- Work instructions
Return the lines below that contain the word "them".

- Supplied material
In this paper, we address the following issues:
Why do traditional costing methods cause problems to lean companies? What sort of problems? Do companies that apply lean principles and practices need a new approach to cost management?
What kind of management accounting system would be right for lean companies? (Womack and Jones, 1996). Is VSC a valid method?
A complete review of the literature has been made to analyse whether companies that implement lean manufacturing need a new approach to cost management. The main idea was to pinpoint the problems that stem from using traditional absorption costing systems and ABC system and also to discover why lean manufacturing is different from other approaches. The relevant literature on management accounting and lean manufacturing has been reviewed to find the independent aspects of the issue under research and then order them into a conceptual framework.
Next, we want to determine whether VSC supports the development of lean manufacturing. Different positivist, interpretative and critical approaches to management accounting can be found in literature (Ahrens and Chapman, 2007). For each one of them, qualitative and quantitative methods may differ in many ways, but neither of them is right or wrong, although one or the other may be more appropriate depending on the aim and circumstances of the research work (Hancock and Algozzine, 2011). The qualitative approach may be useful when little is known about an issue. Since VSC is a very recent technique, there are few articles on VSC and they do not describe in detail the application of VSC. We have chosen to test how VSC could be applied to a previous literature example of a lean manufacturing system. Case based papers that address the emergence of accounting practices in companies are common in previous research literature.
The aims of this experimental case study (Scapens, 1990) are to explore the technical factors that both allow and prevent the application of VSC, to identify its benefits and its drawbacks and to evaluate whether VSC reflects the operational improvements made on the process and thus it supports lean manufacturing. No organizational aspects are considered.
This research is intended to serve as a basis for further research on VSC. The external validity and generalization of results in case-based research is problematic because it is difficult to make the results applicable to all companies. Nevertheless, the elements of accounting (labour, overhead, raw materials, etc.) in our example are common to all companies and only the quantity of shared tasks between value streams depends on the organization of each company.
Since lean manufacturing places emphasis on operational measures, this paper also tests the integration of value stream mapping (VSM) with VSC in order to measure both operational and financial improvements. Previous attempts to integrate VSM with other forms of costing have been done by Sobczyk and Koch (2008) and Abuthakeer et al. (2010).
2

- Exercise result
A complete review of the literature has been made to analyse whether companies that implement lean manufacturing need a new approach to cost management. The main idea was to pinpoint the problems that stem from using traditional absorption costing systems and ABC system and also to discover why lean manufacturing is different from other approaches. The relevant literature on management accounting and lean manufacturing has been reviewed to find the independent aspects of the issue under research and then order them into a conceptual framework.
Next, we want to determine whether VSC supports the development of lean manufacturing. Different positivist, interpretative and critical approaches to management accounting can be found in literature (Ahrens and Chapman, 2007). For each one of them, qualitative and quantitative methods may differ in many ways, but neither of them is right or wrong, although one or the other may be more appropriate depending on the aim and circumstances of the research work (Hancock and Algozzine, 2011). The qualitative approach may be useful when little is known about an issue. Since VSC is a very recent technique, there are few articles on VSC and they do not describe in detail the application of VSC. We have chosen to test how VSC could be applied to a previous literature example of a lean manufacturing system. Case based papers that address the emergence of accounting practices in companies are common in previous research literature.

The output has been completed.